• **Task**: Lines that contain the string "بکلینک" are the ones to list; copy all of them from the records.

↓

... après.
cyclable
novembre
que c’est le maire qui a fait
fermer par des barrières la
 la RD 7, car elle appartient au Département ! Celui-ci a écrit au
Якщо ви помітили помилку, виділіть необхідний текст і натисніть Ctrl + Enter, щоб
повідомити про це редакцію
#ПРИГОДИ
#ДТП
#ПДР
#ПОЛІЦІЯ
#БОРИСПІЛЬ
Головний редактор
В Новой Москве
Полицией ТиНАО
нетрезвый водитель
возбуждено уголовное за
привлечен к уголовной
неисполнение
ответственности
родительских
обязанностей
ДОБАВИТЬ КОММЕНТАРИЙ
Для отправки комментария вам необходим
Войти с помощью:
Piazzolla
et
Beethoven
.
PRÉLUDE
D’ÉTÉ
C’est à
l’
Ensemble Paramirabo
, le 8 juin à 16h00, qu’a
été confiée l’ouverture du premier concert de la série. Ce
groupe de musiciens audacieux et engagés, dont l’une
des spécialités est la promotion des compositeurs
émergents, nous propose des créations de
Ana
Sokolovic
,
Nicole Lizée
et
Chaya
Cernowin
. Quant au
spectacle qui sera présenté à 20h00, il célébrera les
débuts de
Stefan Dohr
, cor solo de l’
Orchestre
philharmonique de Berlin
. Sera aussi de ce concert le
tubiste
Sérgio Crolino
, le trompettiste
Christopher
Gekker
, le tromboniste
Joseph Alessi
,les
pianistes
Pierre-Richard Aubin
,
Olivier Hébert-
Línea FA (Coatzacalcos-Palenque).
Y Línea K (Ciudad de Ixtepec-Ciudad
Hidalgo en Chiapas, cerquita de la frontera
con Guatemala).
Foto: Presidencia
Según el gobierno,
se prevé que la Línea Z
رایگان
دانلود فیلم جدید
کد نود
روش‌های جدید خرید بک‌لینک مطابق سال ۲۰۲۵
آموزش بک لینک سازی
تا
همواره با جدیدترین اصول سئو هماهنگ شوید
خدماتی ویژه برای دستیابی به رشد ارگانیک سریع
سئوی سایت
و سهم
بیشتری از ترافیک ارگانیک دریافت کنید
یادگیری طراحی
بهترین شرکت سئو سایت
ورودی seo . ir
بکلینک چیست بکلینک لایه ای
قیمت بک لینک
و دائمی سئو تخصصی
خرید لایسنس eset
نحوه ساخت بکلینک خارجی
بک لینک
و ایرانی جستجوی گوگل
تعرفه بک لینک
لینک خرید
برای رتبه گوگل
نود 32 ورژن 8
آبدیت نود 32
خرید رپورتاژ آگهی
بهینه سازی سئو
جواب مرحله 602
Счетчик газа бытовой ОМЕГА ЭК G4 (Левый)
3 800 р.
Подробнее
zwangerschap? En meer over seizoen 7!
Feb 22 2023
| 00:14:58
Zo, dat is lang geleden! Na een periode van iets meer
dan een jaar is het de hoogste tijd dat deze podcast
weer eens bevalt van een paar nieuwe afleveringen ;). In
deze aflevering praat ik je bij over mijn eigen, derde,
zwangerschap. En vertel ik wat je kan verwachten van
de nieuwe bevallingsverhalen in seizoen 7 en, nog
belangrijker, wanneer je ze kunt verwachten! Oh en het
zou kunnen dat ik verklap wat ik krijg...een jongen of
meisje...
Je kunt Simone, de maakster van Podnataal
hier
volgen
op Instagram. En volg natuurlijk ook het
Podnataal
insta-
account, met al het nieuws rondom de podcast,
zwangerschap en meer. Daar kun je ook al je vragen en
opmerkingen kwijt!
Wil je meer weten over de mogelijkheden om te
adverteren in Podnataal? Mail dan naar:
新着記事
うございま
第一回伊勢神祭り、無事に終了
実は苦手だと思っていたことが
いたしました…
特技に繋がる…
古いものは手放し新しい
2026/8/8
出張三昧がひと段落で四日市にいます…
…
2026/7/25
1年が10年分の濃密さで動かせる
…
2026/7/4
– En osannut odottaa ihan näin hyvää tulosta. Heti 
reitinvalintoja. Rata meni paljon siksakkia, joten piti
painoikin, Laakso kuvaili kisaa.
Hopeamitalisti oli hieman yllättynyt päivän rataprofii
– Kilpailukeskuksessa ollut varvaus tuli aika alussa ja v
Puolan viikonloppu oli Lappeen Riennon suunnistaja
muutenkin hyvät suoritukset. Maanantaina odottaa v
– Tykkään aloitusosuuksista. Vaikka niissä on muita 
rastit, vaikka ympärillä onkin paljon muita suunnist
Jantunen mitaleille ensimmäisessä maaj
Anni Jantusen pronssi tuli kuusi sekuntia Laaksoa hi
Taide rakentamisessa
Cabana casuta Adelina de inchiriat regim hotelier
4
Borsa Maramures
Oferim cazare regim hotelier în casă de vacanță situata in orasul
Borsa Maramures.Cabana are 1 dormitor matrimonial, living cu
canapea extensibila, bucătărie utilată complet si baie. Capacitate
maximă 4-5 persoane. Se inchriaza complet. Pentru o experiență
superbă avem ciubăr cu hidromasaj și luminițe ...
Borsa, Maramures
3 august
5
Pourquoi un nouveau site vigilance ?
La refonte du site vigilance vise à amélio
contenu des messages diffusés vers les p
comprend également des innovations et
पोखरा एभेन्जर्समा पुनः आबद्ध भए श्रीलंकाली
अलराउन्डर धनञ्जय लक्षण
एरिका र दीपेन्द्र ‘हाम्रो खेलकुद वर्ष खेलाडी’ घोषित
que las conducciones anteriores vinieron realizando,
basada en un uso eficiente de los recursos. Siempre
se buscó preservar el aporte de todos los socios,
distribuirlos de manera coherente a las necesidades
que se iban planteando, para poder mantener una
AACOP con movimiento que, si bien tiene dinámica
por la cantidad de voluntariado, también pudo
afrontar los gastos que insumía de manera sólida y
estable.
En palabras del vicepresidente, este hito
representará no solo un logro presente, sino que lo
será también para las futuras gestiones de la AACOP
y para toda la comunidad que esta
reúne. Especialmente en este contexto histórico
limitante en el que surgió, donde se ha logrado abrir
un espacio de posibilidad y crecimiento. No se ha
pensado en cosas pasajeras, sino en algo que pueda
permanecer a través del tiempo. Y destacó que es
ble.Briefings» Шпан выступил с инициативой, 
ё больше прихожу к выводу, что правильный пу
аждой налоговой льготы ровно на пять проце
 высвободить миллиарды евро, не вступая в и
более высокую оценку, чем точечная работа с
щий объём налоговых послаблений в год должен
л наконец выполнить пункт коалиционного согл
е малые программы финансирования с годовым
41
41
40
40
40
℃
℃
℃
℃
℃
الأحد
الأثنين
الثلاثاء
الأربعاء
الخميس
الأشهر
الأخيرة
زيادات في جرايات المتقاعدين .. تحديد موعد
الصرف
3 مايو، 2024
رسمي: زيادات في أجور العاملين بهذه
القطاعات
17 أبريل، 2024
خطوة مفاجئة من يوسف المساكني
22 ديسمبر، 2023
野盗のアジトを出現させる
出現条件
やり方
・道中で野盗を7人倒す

↑

• **Result of this task**:
بکلینک چیست بکلینک لایه ای
نحوه ساخت بکلینک خارجی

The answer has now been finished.